Collection entries:
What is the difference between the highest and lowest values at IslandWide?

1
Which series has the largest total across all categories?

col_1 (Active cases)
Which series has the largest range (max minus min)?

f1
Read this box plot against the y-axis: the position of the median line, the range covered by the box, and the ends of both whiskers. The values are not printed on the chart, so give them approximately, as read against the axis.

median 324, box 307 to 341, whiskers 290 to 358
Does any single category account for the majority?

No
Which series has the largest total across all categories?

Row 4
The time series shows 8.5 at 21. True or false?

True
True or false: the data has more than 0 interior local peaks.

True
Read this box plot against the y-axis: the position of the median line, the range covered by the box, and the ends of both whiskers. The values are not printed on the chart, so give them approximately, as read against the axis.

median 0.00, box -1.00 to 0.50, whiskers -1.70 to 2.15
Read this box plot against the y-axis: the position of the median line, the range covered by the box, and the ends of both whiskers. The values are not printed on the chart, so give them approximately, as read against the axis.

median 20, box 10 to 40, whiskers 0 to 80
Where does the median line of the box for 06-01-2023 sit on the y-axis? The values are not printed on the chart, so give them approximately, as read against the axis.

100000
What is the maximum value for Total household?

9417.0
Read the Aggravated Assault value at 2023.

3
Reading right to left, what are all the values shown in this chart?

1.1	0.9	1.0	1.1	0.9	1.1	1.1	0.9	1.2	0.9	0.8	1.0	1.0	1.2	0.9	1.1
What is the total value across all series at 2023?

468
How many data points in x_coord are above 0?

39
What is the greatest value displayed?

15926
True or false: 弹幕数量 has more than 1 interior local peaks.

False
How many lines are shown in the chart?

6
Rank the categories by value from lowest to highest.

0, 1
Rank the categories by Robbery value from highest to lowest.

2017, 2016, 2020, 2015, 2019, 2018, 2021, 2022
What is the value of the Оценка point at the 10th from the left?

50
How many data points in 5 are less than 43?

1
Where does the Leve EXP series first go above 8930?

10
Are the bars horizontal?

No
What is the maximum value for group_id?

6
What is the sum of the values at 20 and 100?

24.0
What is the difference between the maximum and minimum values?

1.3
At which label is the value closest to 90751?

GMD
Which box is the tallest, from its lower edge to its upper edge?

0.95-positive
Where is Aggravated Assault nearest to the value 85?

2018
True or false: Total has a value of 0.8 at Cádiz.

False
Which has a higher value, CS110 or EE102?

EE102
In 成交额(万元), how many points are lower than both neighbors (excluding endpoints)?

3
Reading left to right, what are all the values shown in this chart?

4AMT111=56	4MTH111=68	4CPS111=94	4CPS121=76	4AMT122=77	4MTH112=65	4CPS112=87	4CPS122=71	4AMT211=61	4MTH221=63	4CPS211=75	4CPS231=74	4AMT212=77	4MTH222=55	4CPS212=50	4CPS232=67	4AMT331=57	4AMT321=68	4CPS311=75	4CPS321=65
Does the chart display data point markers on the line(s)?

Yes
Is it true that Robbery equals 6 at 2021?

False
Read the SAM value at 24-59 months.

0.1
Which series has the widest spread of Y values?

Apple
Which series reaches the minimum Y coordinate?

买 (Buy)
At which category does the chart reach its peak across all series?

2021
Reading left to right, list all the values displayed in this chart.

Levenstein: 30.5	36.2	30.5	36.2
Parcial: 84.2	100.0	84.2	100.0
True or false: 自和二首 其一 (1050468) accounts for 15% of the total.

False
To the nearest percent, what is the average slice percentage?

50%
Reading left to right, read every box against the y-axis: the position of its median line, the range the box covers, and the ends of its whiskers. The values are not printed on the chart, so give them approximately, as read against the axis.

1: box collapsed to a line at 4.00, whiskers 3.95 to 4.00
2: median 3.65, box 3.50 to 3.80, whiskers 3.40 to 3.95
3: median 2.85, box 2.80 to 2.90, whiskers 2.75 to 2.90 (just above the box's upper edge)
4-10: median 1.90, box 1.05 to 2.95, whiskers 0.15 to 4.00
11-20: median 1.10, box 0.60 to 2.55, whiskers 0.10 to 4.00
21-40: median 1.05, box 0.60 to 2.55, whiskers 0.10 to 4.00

▶ _Work required_
Reproduce every line of the records above, word for word and in the same order.

▶ _Solution to this problem_
What is the difference between the highest and lowest values at IslandWide?

1
Which series has the largest total across all categories?

col_1 (Active cases)
Which series has the largest range (max minus min)?

f1
Read this box plot against the y-axis: the position of the median line, the range covered by the box, and the ends of both whiskers. The values are not printed on the chart, so give them approximately, as read against the axis.

median 324, box 307 to 341, whiskers 290 to 358
Does any single category account for the majority?

No
Which series has the largest total across all categories?

Row 4
The time series shows 8.5 at 21. True or false?

True
True or false: the data has more than 0 interior local peaks.

True
Read this box plot against the y-axis: the position of the median line, the range covered by the box, and the ends of both whiskers. The values are not printed on the chart, so give them approximately, as read against the axis.

median 0.00, box -1.00 to 0.50, whiskers -1.70 to 2.15
Read this box plot against the y-axis: the position of the median line, the range covered by the box, and the ends of both whiskers. The values are not printed on the chart, so give them approximately, as read against the axis.

median 20, box 10 to 40, whiskers 0 to 80
Where does the median line of the box for 06-01-2023 sit on the y-axis? The values are not printed on the chart, so give them approximately, as read against the axis.

100000
What is the maximum value for Total household?

9417.0
Read the Aggravated Assault value at 2023.

3
Reading right to left, what are all the values shown in this chart?

1.1	0.9	1.0	1.1	0.9	1.1	1.1	0.9	1.2	0.9	0.8	1.0	1.0	1.2	0.9	1.1
What is the total value across all series at 2023?

468
How many data points in x_coord are above 0?

39
What is the greatest value displayed?

15926
True or false: 弹幕数量 has more than 1 interior local peaks.

False
How many lines are shown in the chart?

6
Rank the categories by value from lowest to highest.

0, 1
Rank the categories by Robbery value from highest to lowest.

2017, 2016, 2020, 2015, 2019, 2018, 2021, 2022
What is the value of the Оценка point at the 10th from the left?

50
How many data points in 5 are less than 43?

1
Where does the Leve EXP series first go above 8930?

10
Are the bars horizontal?

No
What is the maximum value for group_id?

6
What is the sum of the values at 20 and 100?

24.0
What is the difference between the maximum and minimum values?

1.3
At which label is the value closest to 90751?

GMD
Which box is the tallest, from its lower edge to its upper edge?

0.95-positive
Where is Aggravated Assault nearest to the value 85?

2018
True or false: Total has a value of 0.8 at Cádiz.

False
Which has a higher value, CS110 or EE102?

EE102
In 成交额(万元), how many points are lower than both neighbors (excluding endpoints)?

3
Reading left to right, what are all the values shown in this chart?

4AMT111=56	4MTH111=68	4CPS111=94	4CPS121=76	4AMT122=77	4MTH112=65	4CPS112=87	4CPS122=71	4AMT211=61	4MTH221=63	4CPS211=75	4CPS231=74	4AMT212=77	4MTH222=55	4CPS212=50	4CPS232=67	4AMT331=57	4AMT321=68	4CPS311=75	4CPS321=65
Does the chart display data point markers on the line(s)?

Yes
Is it true that Robbery equals 6 at 2021?

False
Read the SAM value at 24-59 months.

0.1
Which series has the widest spread of Y values?

Apple
Which series reaches the minimum Y coordinate?

买 (Buy)
At which category does the chart reach its peak across all series?

2021
Reading left to right, list all the values displayed in this chart.

Levenstein: 30.5	36.2	30.5	36.2
Parcial: 84.2	100.0	84.2	100.0
True or false: 自和二首 其一 (1050468) accounts for 15% of the total.

False
To the nearest percent, what is the average slice percentage?

50%
Reading left to right, read every box against the y-axis: the position of its median line, the range the box covers, and the ends of its whiskers. The values are not printed on the chart, so give them approximately, as read against the axis.

1: box collapsed to a line at 4.00, whiskers 3.95 to 4.00
2: median 3.65, box 3.50 to 3.80, whiskers 3.40 to 3.95
3: median 2.85, box 2.80 to 2.90, whiskers 2.75 to 2.90 (just above the box's upper edge)
4-10: median 1.90, box 1.05 to 2.95, whiskers 0.15 to 4.00
11-20: median 1.10, box 0.60 to 2.55, whiskers 0.10 to 4.00
21-40: median 1.05, box 0.60 to 2.55, whiskers 0.10 to 4.00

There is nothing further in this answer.